— Directive —
Return, exactly as written, every line from the first line of the data below through the line that contains "stitch that is short and dense. It's one".

--------

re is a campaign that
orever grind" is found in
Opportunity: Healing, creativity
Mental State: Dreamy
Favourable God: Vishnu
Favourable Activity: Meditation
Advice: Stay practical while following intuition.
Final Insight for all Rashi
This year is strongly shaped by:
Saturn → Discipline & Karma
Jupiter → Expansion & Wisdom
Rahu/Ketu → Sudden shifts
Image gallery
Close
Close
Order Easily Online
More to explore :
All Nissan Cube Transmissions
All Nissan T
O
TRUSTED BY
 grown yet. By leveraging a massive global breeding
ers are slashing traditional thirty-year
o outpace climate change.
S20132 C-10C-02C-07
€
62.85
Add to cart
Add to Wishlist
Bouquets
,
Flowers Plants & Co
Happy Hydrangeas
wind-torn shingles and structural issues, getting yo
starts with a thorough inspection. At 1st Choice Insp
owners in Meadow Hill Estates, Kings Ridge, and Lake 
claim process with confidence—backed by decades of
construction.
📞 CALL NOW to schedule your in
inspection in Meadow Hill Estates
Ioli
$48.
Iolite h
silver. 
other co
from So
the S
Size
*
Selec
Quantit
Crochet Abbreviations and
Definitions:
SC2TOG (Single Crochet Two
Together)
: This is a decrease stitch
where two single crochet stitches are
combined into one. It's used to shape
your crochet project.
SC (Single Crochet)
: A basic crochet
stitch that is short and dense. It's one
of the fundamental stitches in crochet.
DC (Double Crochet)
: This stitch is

--------

— Expected answer —
re is a campaign that
orever grind" is found in
Opportunity: Healing, creativity
Mental State: Dreamy
Favourable God: Vishnu
Favourable Activity: Meditation
Advice: Stay practical while following intuition.
Final Insight for all Rashi
This year is strongly shaped by:
Saturn → Discipline & Karma
Jupiter → Expansion & Wisdom
Rahu/Ketu → Sudden shifts
Image gallery
Close
Close
Order Easily Online
More to explore :
All Nissan Cube Transmissions
All Nissan T
O
TRUSTED BY
 grown yet. By leveraging a massive global breeding
ers are slashing traditional thirty-year
o outpace climate change.
S20132 C-10C-02C-07
€
62.85
Add to cart
Add to Wishlist
Bouquets
,
Flowers Plants & Co
Happy Hydrangeas
wind-torn shingles and structural issues, getting yo
starts with a thorough inspection. At 1st Choice Insp
owners in Meadow Hill Estates, Kings Ridge, and Lake 
claim process with confidence—backed by decades of
construction.
📞 CALL NOW to schedule your in
inspection in Meadow Hill Estates
Ioli
$48.
Iolite h
silver. 
other co
from So
the S
Size
*
Selec
Quantit
Crochet Abbreviations and
Definitions:
SC2TOG (Single Crochet Two
Together)
: This is a decrease stitch
where two single crochet stitches are
combined into one. It's used to shape
your crochet project.
SC (Single Crochet)
: A basic crochet
stitch that is short and dense. It's one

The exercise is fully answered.